Polizia del fuoco negli edifici scolastici cantonali: «Tutto in regola?»

Lo chiedono tramite interpellanza urgente le deputate Maura Mossi Nembrini e Tamara Merlo
BELLINZONA - La sicurezza antincendio nelle scuole cantonali torna al centro del dibattito politico ticinese. Con un’interpellanza urgente depositata il 14 gennaio, le deputate Maura Mossi Nembrini e Tamara Merlo (Più Donne) chiedono al Consiglio di Stato risposte immediate e trasparenti sullo stato delle misure di polizia del fuoco negli edifici scolastici di proprietà del Cantone.
A riaccendere l’attenzione è stata ovviamente la tragedia di Crans-Montana, che ha scosso l’opinione pubblica e riportato in primo piano il tema della prevenzione nei luoghi aperti al pubblico, soprattutto quelli frequentati da minorenni. Secondo le firmatarie, non è più possibile confidare nell’assenza di precedenti: il rischio è reale e impone verifiche rapide e approfondite.
La legge sulla polizia del fuoco si applica anche alle proprietà pubbliche e attribuisce allo Stato una responsabilità diretta e non delegabile. Eppure, è noto che non tutte le scuole risultano pienamente conformi alle prescrizioni tecniche. In questi casi, sottolineano le deputate, diventano imprescindibili misure organizzative e preventive: piani di evacuazione aggiornati, formazione del personale, informazione delle allieve e degli allievi, esercitazioni regolari e collaborazione strutturata con i corpi pompieri. «Pur consapevoli che l’implementazione delle misure di sicurezza comporta investimenti rilevanti, riteniamo che esse debbano costituire una priorità assoluta nella pianificazione delle opere pubbliche di ogni ente» sottolineano Mossi Nembrini e Merlo. «Anche perché lo Stato si fa carico delle polizze assicurative per i propri stabili, comprese quelle contro gli incendi: è quindi evidente che la mancata conformità alle norme potrebbe generare, oltre ai rischi per le persone, anche problemi di natura assicurativa».
Il tema tocca anche la catena dei controlli. In Ticino, la vigilanza edilizia è demandata ai Comuni, che spesso devono verificare l’adeguamento a posteriori di collaudi concessi con riserva. Ne deriva una responsabilità operativa concentrata sugli enti locali e sui funzionari, mentre la responsabilità civile resta in capo all’ente pubblico. In un contesto di pressione sulle risorse umane e di ipotesi di riduzione del personale, le granconsigliere si chiedono se il sistema sia davvero in grado di garantire una prevenzione efficace.

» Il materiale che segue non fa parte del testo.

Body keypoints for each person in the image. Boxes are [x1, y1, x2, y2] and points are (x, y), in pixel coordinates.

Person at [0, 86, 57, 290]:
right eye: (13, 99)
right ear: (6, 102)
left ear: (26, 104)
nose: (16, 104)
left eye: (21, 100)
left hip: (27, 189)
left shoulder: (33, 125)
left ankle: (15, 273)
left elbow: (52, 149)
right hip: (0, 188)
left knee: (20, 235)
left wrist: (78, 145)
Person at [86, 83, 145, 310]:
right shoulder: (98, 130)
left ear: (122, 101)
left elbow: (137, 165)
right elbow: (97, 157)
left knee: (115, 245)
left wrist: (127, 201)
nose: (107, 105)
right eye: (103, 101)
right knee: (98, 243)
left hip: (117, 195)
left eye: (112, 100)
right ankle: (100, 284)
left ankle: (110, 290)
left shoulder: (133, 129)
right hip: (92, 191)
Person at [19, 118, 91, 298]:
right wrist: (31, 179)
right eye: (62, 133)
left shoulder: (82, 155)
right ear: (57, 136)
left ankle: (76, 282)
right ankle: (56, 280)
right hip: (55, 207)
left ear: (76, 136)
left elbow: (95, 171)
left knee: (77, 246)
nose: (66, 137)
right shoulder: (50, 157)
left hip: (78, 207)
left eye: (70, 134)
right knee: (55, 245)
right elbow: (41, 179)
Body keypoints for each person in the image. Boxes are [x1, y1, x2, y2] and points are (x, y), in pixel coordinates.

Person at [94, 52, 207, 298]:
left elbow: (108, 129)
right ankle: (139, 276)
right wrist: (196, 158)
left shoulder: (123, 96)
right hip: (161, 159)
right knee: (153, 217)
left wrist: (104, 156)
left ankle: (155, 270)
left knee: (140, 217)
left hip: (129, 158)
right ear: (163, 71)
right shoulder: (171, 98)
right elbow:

L’interpellanza solleva infine questioni di governance: sufficienza delle risorse, adeguatezza delle coperture assicurative, tempi troppo lunghi per i controlli e opportunità di rafforzare il ruolo del Cantone in un ambito considerato vitale per la sicurezza e il benessere dei minorenni. Risposte che, secondo le firmatarie, non possono più attendere.